* START TEXT PROVIDED *

Generating Toolpaths

Now that all your project geometry is settled, we can focus on generating the toolpaths for getting this project cut. This is the easy part, since generating toolpaths for a rotary setup follows the exact same process as generating them for a regular XYZ carving setup which you’ll likely already be familiar with.

For 3D models such as the chess piece model we’ve imported, you can simply select a 3D roughing or 3D finishing toolpath, and VCarve/Aspire will handle generating the toolpath to carve out the entire 3D geometry. In our case, we’ll choose only a 3D finishing toolpath using a ¼” tapered ball end mill. With this simple chess piece model we can get away with using only a single toolpath, avoiding the need for tool changes. To learn more about tool changes, check out the Tool Changing section of Your Second Project!

‘Feeds and speeds’ or rather cutting parameters can be left unchanged from what you might normally use on a regular XYZ 3D carving. This First Project is small and will carve slower than you may expect, which is deliberate. We want to walk before we run. To jump ahead and learn more about rotary speeds & feeds, you can visit this page. You can import our Vectric tool database available here, to access a variety of cutting bits and their respective cutting parameters across several materials.

* END TEXT PROVIDED *
* START RECORDED DATA *

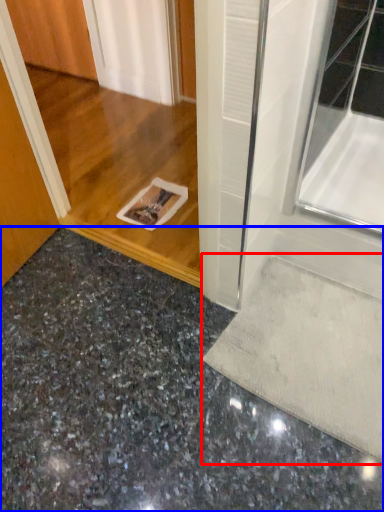
Question: Which point is further to the camera, doormat (highlighted by a red box) or concrete (highlighted by a blue box)?

Choices:
 (A) doormat
 (B) concrete

Answer: (A)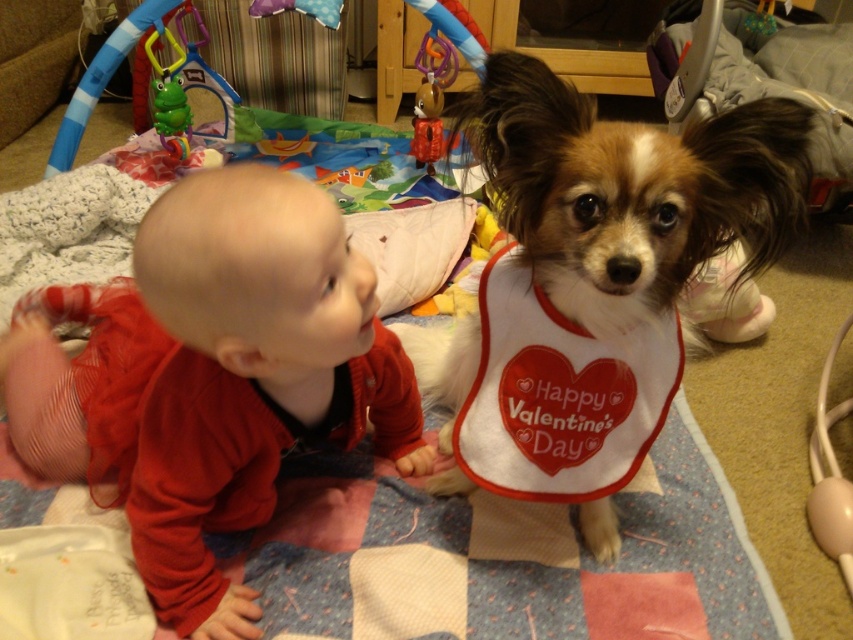
Looking at this image, you are a parent trying to find the green rubber frog at upper left for your baby. Where should you look relative to the white fabric bib at center?

The white fabric bib at center is positioned under the green rubber frog at upper left, so you should look above the white fabric bib at center to find the green rubber frog at upper left.

You are a parent holding a 1.2 meter long blanket. You want to place it between the brown and white fur at center and the green rubber frog at upper left so that both items are covered. Is the blanket long enough to cover both items?

The distance between the brown and white fur at center and the green rubber frog at upper left is 1.19 meters. The blanket is 1.2 meters long, so it is just long enough to cover both items.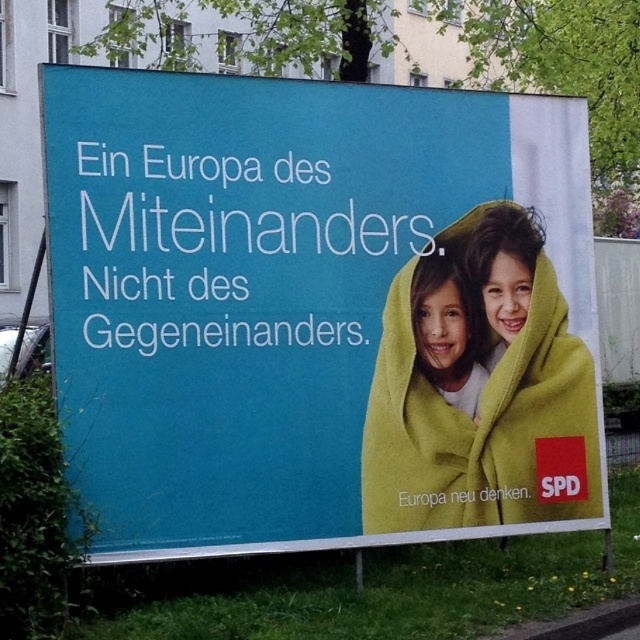
Consider the image. What is the relationship between the matte yellow blanket at center and the smooth yellow blanket at center on the billboard?

The matte yellow blanket at center is positioned over the smooth yellow blanket at center, indicating that the matte one is covering the smooth one.

You are a photographer trying to capture both the matte yellow blanket at center and the smooth yellow blanket at center in a single shot. Given that your camera has a maximum focus range of 14 inches, will you be able to focus on both blankets simultaneously?

The distance between the matte yellow blanket at center and the smooth yellow blanket at center is 14.39 inches, which exceeds the camera maximum focus range of 14 inches. Therefore, you cannot focus on both blankets simultaneously.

* END RECORDED DATA *

### WHAT YOU HAVE TO DO
Condense the paragraph beginning "For 3D models such as the chess piece model" in the toolpath passage above into a short bulleted list that keeps its main facts.

### COMPLETE ANSWER
- For 3D models such as the imported chess piece, selecting a 3D roughing or 3D finishing toolpath lets VCarve/Aspire generate the toolpath for the entire 3D geometry.
- This project uses only a 3D finishing toolpath with a ¼” tapered ball end mill.
- Because the chess piece model is simple, a single toolpath is enough, so no tool changes are needed.
- Tool changes are covered in the Tool Changing section of Your Second Project.